Le traitement d’entretien en continu par 5 ASA dans la CU diminue de 75% le risque de CRC et de 90% lorsque la posologie est supérieure ou égale à 1,2 g/j (5,6). En cas de traitement intermittent le risque ne diminue seulement que de 50%. A coté du traitement, un suivi comportant plus de deux consultations de contrôle par an et une surveillance endoscopique régulière ont été identifiés comme facteurs diminuant le risque de CRC. Des données récentes ont montré que chez des sujets atteints à la fois de CU et de CSP, traités préventivement par acide ursodésoxycholique, le risque de CRC ou même de dysplasie diminuait de 74% par rapport au non traités (7). En définitive, même si la chémoprévention semble jouer un rôle bénéfique sur le risque de survenu de CRC, elle n’influence pas pour le moment les modalités de dépistage et de surveillance de ces malades (8).

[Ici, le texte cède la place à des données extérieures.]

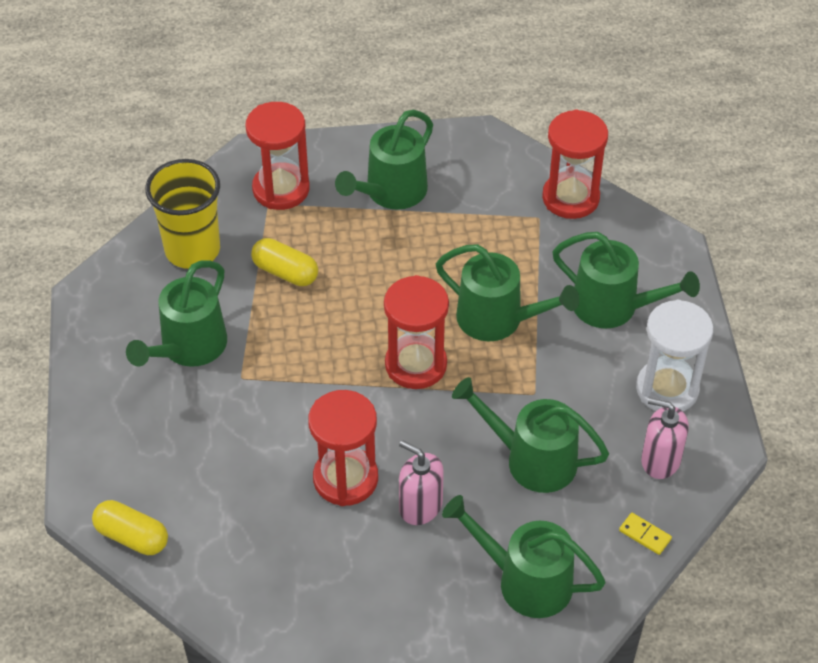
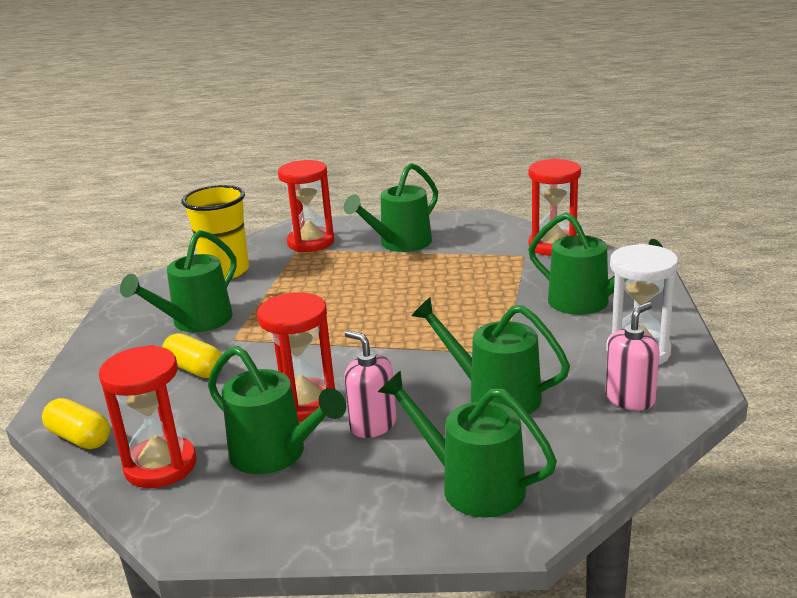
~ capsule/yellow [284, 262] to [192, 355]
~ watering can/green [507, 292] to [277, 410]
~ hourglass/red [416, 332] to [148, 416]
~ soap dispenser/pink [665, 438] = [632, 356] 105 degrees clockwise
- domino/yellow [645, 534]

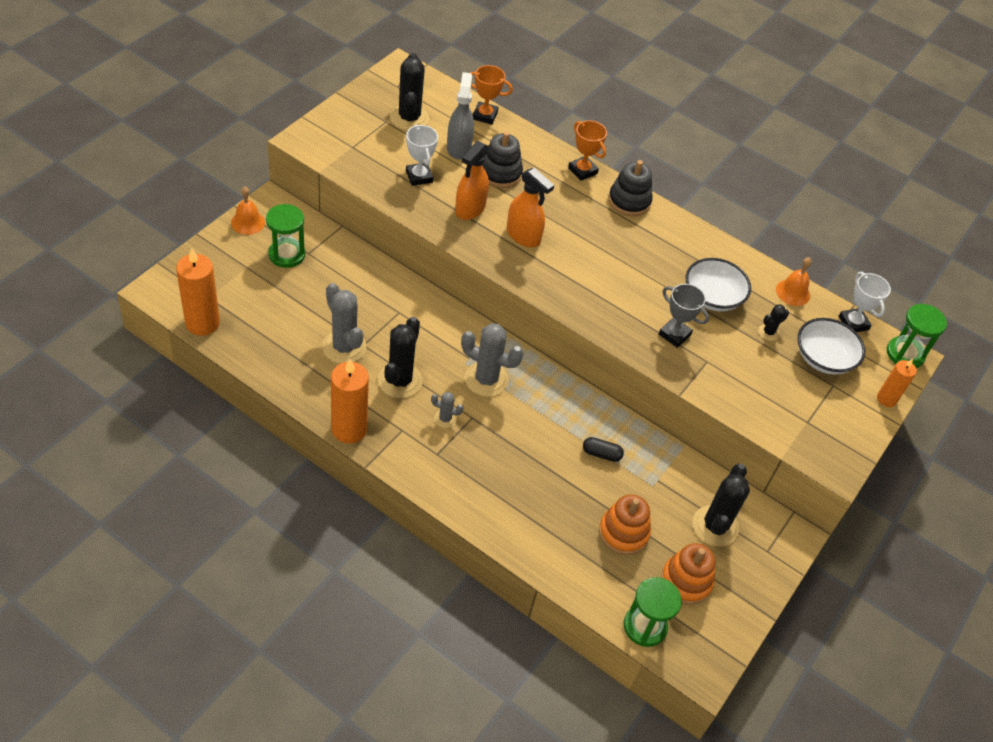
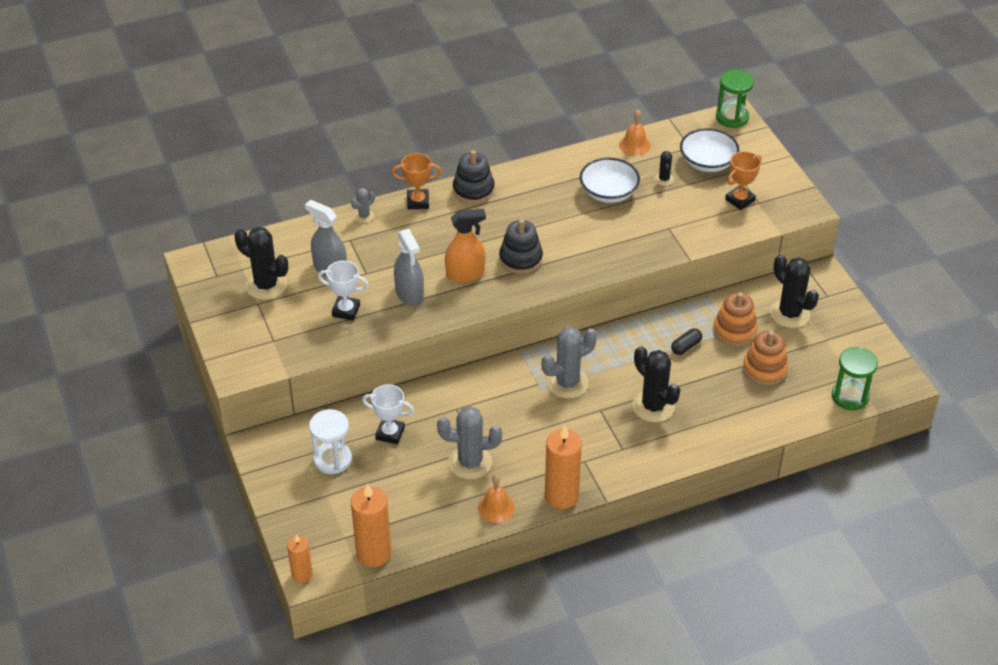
~ trophy/orange [491, 95] to [743, 180]
~ stacking toy/black [502, 160] to [521, 246]
~ spray bottle/orange [472, 180] to spray bottle/grey [409, 267]
~ bell/orange [248, 211] to [496, 498]
~ hourglass/green [285, 236] to hourglass/white [330, 441]
~ trophy/white [864, 302] to [388, 414]
- trophy/grey [684, 316]
~ cactus/black [400, 357] to [656, 384]
~ candle/orange [897, 383] to [300, 559]
~ cactus/grey [447, 410] to [363, 205]
~ stacking toy/orange [688, 574] to [735, 319]

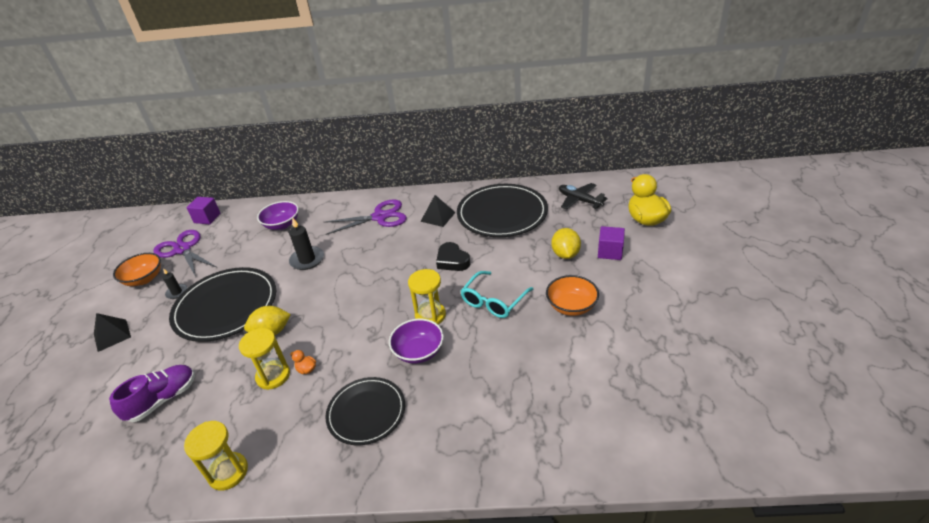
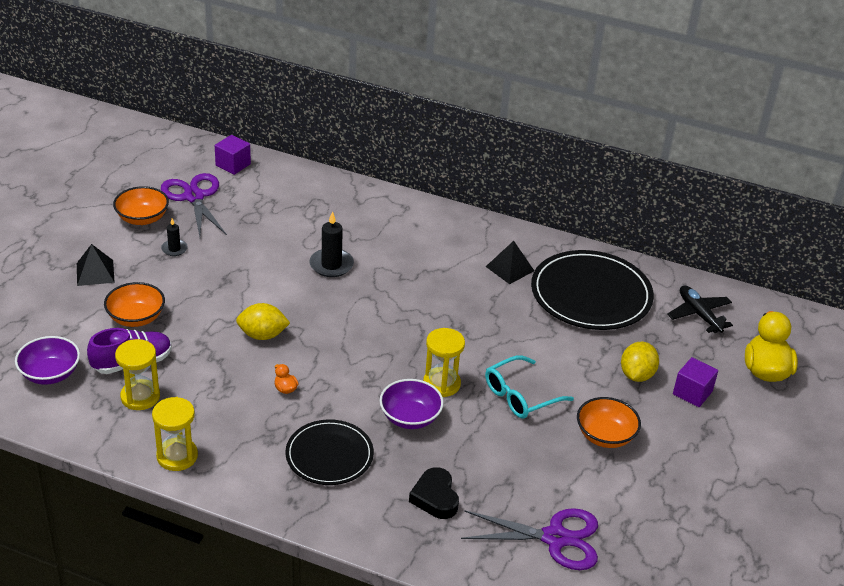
~ scissors/purple [365, 217] to [529, 539]
~ bowl/purple [278, 215] to [47, 360]
~ heart/black [453, 256] to [434, 493]
- plate/black [222, 304]
~ hourglass/yellow [264, 359] to [137, 374]
+ bowl/orange [134, 304]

En conclusion, le risque de CRC est nettement accru dans les MICI. Ceci est particulièrement vrai dans des sous-groupes de patients porteurs de pancolite, présentant une maladie de longue durée, en cas d’association à une CSP ou d’antécédent familial de CRC. Son diagnostic est souvent difficile et un programme de surveillance optimal reste à définir.

Références
1.Choi ¨PM, Zeling MP. Similarity of colorectal cancer in Crohn’s disease and ulcérative colitis: implications for carcinogenesis and prevention. Gut 1994; 35:950-4.
2. Eaden JA, Abrams KR, Mayberry JF. The risk of colorectal cancer in ulcerative colitis: a meta-analysis. Gut 2001; 48:526-35.
3. Askling J, Dickman PW, Karlen P, Brostrom O, Lapidus A, Lofberg R, Ekbom A. Colorectal cancer rates among first-degree relatives of patients with inflammatory bowel disease: a population-based cohort study. Lancet 2001; 357:262-6.
4. Rutter M, Saunders B, Wilkinson K, Rumbles S, Schofield G, Kammm MA, Williams CB, Price AB, Talbot IC, Forbes A. Severity of inflammation is a risk factor for colorectal neoplasia in ulcerative colitis. Gastroenterology 2004; 126:451-9.
5. Eaden J, Abrams K, Ekbom A, Jackson E, Mayberry J. Colorectal cancer prevention in ulcerative colitis: a case-control study. Aliment Pharmacol Ther 2000; 14:145-53.
6.Velayos FS, Terdiman JP, Walsh J. Effect of 5-aminosalicylate use on colorectal cancer and dysplasia risk: a systemic review and metaanalysis of observational studies. Am J Gastroenterol 2005;100:1345-1353.
7. Pardi DS, Loftus EV, Kremers WK, Keach J, Lindor KD. Ursodeoxycholic acis as a chemopreventive agent in patient with ulcerative colitis and primary sclerosing cholangitis. Gastroenterology 2003; 124:889-93.
8. Itzkowitz SH, Present DH. Consensus conference: colorectal cancer screening and surveillance in inflammatory bowel disease. Inflamm Bowel Dis 2005; 11:314-21.